"Oh! I have lived on Rue de la Ferme-des-Mathurins more than three years now."
"Look, messieurs! see this coming toward us, with the little lilac hat and the pink dress. I rather like the looks of it. Here's a chance to shoot off your monocle, Tobie; especially as the wind makes the lady's dress cling close to her thighs, and we are going before the wind."
"She isn't pretty," said Célestin, as the person with the lilac hat passed them.
"Gad! Célestin, you shouted that in her ears; I'll bet that she heard you."
"Well, suppose she did? aren't opinions free? I say, Tobie; speaking of Rue Beaubourg, I thought that nobody but Jews lived there."
"That's a fable, you see, as I lived there."
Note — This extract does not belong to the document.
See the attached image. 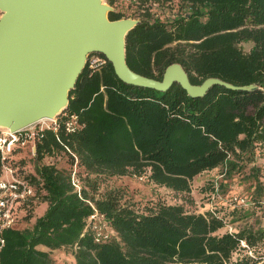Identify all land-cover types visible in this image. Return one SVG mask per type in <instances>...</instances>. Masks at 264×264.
I'll return each instance as SVG.
<instances>
[{"label": "trees", "instance_id": "obj_1", "mask_svg": "<svg viewBox=\"0 0 264 264\" xmlns=\"http://www.w3.org/2000/svg\"><path fill=\"white\" fill-rule=\"evenodd\" d=\"M104 1L110 20H137L125 36L134 72L161 80L178 63L192 84L214 77L249 88L216 84L193 97L179 83L132 85L89 53L57 130L38 132L33 154L9 158L35 194L0 229V264H56L54 252L66 264H264V0ZM210 171L221 177L208 184L211 201L239 177L250 207L232 200L197 212L157 192L189 200L193 179ZM132 176L150 197L116 182Z\"/></svg>", "mask_w": 264, "mask_h": 264}, {"label": "water", "instance_id": "obj_2", "mask_svg": "<svg viewBox=\"0 0 264 264\" xmlns=\"http://www.w3.org/2000/svg\"><path fill=\"white\" fill-rule=\"evenodd\" d=\"M110 9L103 0H0V126L17 130L57 116L91 52L102 53L132 85L165 91L179 83L193 97L216 84L249 88L214 77L192 84L178 63L168 65L161 80L134 72L125 36L137 20H110Z\"/></svg>", "mask_w": 264, "mask_h": 264}, {"label": "built area", "instance_id": "obj_3", "mask_svg": "<svg viewBox=\"0 0 264 264\" xmlns=\"http://www.w3.org/2000/svg\"><path fill=\"white\" fill-rule=\"evenodd\" d=\"M98 60L97 57L92 58L91 63ZM57 117L40 119L17 130L0 126V229L13 226L21 205H27L35 194L32 184L18 174L17 168L9 163L13 150L29 147L33 154L37 133L45 129L56 131L59 126ZM64 127L68 132L73 131L77 127L76 117L72 116L68 119ZM73 183L77 186L75 179ZM234 200L237 204H245L243 197H234Z\"/></svg>", "mask_w": 264, "mask_h": 264}, {"label": "rangeland", "instance_id": "obj_4", "mask_svg": "<svg viewBox=\"0 0 264 264\" xmlns=\"http://www.w3.org/2000/svg\"><path fill=\"white\" fill-rule=\"evenodd\" d=\"M104 1V0H103ZM105 2V1H104ZM259 161V160H258ZM260 163L264 164V158L260 159ZM251 165V164H249ZM221 177L219 176V173L216 171H210V172H203L199 175H197L192 183H191V193L188 195L189 200L186 199L184 200V197H181L180 195L175 196L174 194L166 191L164 188H158L157 192H159L161 197H165L166 200L172 201V202H183L184 205L191 210L197 211V212H203L206 209H210L214 206L217 208L220 207V205H229L231 204V201L234 200V197L236 195H241L243 196L246 201H245V206L250 207L251 201L246 198L247 193L250 192V187H249V181L241 179V178H233L232 180H228L226 182V189L224 194H220L218 196H213L212 201L208 198L210 197L209 193V186L208 184L214 181H220ZM117 180V179H116ZM122 182V184L126 187H128V190L136 197H144L148 198L150 197L151 193L149 192V187L150 185L145 183L144 181L139 180L137 177L132 176L131 178H125V180H120L116 181ZM262 205H264V201L261 202ZM264 208V207H263ZM35 217L41 213L40 206L37 207L35 211ZM259 221L261 223H264V209H259ZM254 216H251V220H255L256 218ZM28 223H25L23 225L19 226H28ZM228 230L233 231L234 227L233 225H228L226 227ZM55 257L58 259L56 264H66V261L64 256L59 253V252H54Z\"/></svg>", "mask_w": 264, "mask_h": 264}, {"label": "crops", "instance_id": "obj_5", "mask_svg": "<svg viewBox=\"0 0 264 264\" xmlns=\"http://www.w3.org/2000/svg\"><path fill=\"white\" fill-rule=\"evenodd\" d=\"M45 207V205H43V208Z\"/></svg>", "mask_w": 264, "mask_h": 264}]
</instances>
"That's no reason. You may be of that religion yourself."
"I have told you many times that I am a Lutheran, of Polish descent. I don't know why you insist on calling me a Jew."
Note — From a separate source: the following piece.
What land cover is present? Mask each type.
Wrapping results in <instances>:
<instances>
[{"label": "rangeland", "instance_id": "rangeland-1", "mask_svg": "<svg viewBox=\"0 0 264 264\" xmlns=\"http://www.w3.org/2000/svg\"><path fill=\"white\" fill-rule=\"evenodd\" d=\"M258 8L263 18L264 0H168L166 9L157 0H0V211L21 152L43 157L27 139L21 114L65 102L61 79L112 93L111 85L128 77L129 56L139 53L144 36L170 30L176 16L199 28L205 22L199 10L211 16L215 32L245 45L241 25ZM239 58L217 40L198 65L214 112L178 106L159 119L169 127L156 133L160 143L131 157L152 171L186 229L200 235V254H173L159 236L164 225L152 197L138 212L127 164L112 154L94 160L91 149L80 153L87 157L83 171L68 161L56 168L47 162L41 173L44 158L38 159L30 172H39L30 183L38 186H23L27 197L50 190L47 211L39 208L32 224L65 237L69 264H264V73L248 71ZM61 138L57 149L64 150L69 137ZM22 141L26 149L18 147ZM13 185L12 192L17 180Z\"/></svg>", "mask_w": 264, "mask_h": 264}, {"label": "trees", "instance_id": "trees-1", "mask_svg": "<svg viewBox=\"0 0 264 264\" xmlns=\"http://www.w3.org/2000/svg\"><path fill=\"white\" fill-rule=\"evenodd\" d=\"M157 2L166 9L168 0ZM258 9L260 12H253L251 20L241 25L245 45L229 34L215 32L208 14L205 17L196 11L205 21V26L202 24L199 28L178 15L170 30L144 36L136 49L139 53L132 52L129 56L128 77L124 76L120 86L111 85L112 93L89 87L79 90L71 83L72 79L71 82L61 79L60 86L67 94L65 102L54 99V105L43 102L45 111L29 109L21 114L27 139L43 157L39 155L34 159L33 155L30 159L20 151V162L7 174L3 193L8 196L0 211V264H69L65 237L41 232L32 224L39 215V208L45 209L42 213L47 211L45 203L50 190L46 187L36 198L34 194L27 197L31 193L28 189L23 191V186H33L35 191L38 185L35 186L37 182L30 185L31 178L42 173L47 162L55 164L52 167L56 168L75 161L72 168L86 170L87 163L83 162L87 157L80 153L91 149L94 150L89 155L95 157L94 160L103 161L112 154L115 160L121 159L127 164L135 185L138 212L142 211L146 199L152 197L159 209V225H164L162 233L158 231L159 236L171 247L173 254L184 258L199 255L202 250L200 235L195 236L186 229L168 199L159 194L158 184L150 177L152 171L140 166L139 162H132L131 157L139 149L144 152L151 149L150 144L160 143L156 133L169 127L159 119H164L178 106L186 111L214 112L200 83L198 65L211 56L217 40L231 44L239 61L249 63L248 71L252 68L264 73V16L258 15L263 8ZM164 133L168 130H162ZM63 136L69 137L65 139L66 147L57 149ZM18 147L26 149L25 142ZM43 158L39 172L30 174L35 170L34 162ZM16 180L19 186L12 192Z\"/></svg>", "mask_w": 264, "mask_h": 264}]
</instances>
"Well, suppose you were a Jew," said Albert; "what harm would it do you? Aren't there men of merit, men of genius, in all religions? and in respect to the arts, fortune, and talents, the Jewish nation is one of the most richly endowed at this moment. We are not living in the barbarous times when the people loved of God were so badly treated, when the children of Israel were compelled to wear a distinguishing mark on their clothes and their hats."
"It was a yellow mark," said Célestin, with a sneer.